Dava, dava dışı şirket adına düzenlenen sigorta poliçesi prim borcunun davacı şirketten tahsil edildiği iddiasına dayalı istirdat istemine ilişkindir.
Mahkemece, davacı yönünden davanın aktif husumet yokluğundan reddine, davacı şirket yönünden davalının sebepsiz zenginleştiği gerekçesiyle davanın kabulüne karar verilmiştir.
Davalı banka ile dava dışı arasında genel kredi sözleşmesi imzalandığı, davac müşterek borçlu ve müteselsil kefil olarak taşınmazını ipotek verdiği, taşınmazın sigorta ettirilip prim bedellerinin davacı şirketten tahsil edildiği, davacı şirket tarafından açılan davada prim bedellerinin iadesine karar verildiği, davalı banka tarafından davacı şirkete geri ödenen prim bedellerinin bu sefer dava dışı şirket hesabına aktarıldığı ve dava dışı şirket hesabının eksi bakiye verdiği, daha sonra davacı şirketin ipoteğin kaldırılması amacıyla bu hesaba 22.350,00 TL yatırdığı çekişmesizdir.

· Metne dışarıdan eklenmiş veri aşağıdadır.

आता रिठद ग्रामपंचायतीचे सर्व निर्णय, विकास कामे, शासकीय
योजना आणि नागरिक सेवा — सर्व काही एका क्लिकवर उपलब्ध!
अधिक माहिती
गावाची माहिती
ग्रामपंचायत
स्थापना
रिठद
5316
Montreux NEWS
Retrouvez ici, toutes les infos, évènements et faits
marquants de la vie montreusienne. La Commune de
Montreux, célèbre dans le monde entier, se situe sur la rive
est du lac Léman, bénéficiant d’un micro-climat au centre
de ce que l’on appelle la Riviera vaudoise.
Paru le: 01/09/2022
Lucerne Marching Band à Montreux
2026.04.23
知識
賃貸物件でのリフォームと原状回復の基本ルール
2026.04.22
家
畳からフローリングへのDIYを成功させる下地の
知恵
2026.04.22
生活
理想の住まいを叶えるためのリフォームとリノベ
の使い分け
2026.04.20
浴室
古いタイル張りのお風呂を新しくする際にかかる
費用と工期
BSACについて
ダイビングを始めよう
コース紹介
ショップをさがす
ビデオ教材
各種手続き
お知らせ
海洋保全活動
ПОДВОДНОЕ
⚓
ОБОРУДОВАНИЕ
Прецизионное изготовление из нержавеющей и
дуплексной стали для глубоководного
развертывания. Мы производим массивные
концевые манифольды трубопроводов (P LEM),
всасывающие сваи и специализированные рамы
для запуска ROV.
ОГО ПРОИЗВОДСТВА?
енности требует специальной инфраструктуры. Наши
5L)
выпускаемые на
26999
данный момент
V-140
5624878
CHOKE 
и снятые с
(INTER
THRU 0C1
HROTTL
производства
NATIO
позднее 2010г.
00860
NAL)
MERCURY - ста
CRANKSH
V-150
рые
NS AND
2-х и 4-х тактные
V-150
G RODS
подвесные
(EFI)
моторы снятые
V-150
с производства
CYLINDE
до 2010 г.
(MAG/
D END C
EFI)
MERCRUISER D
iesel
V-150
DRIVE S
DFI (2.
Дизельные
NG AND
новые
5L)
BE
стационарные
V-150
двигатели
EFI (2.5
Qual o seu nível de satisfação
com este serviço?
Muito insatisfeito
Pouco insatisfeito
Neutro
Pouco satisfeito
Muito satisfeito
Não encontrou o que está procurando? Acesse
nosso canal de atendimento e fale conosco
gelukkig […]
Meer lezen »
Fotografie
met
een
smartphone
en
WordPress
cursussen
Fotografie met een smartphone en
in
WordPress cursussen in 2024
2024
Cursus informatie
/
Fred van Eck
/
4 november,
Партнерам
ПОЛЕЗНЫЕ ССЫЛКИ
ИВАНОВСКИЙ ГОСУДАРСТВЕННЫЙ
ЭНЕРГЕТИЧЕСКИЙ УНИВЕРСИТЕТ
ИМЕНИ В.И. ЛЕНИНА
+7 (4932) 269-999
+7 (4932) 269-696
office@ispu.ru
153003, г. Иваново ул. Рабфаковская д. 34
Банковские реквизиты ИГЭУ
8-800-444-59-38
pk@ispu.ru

Davalı banka ile dava dışı arasında imzalanan genel kredi sözleşmesi kapsamında bu sözleşmenin müşterek borçlusu ve müteselsil kefili olan tarafından taşınmazının ipotek verilmesi nedeniyle söz konusu genel kredi sözleşmesi hükümleri çerçevesinde banka lehine tesis edilen ipoteğin ilişkin olduğu taşınmazın sigorta ettirilmesi nedeniyle oluşan sigorta primlerini ödeme borcunun asıl kredi borçlusu olan dava dışı şirkete ait olduğu sözleşme içeriğinden ve taraflar arasında daha önce görülen sayılı kararından anlaşılmaktadır. Anilan sözleşmeye dayalı olarak davacı Abdüssamed Uçar"a ait taşınmaz üzerine konulan ipoteğin kaldırılması için davacı şirketin kendi ihtiyari ile dava dışı şirketin davalı bankaya olan kredi borcunu ödemesi o tarihte yürürlükte bulunan 818 sayılı BK"nın 174. maddesinde düzenlenen borcun nakli mahiyetinde olup kredi borcundan kaynaklı ipotek de kaldırıldığına göre; davacı şirketin bu surette ödediği borcu davalı bankadan geri istemesi olanağı bulunmadığı halde mahkemece yazılı şekilde davanın kabulüne karar verilmesi doğru görülmeyip bozmayı gerektirmiştir.
SONUÇ: Yukarıda açıklanan nedenlerle, davalı vekilinin temyiz itirazlarının kabulü ile kararın anılan taraf yararına BOZULMASINA, ödediği peşin temyiz harcının isteği halinde temyiz edene iadesine, 15/05/2017 tarihinde oybirliğiyle karar verildi.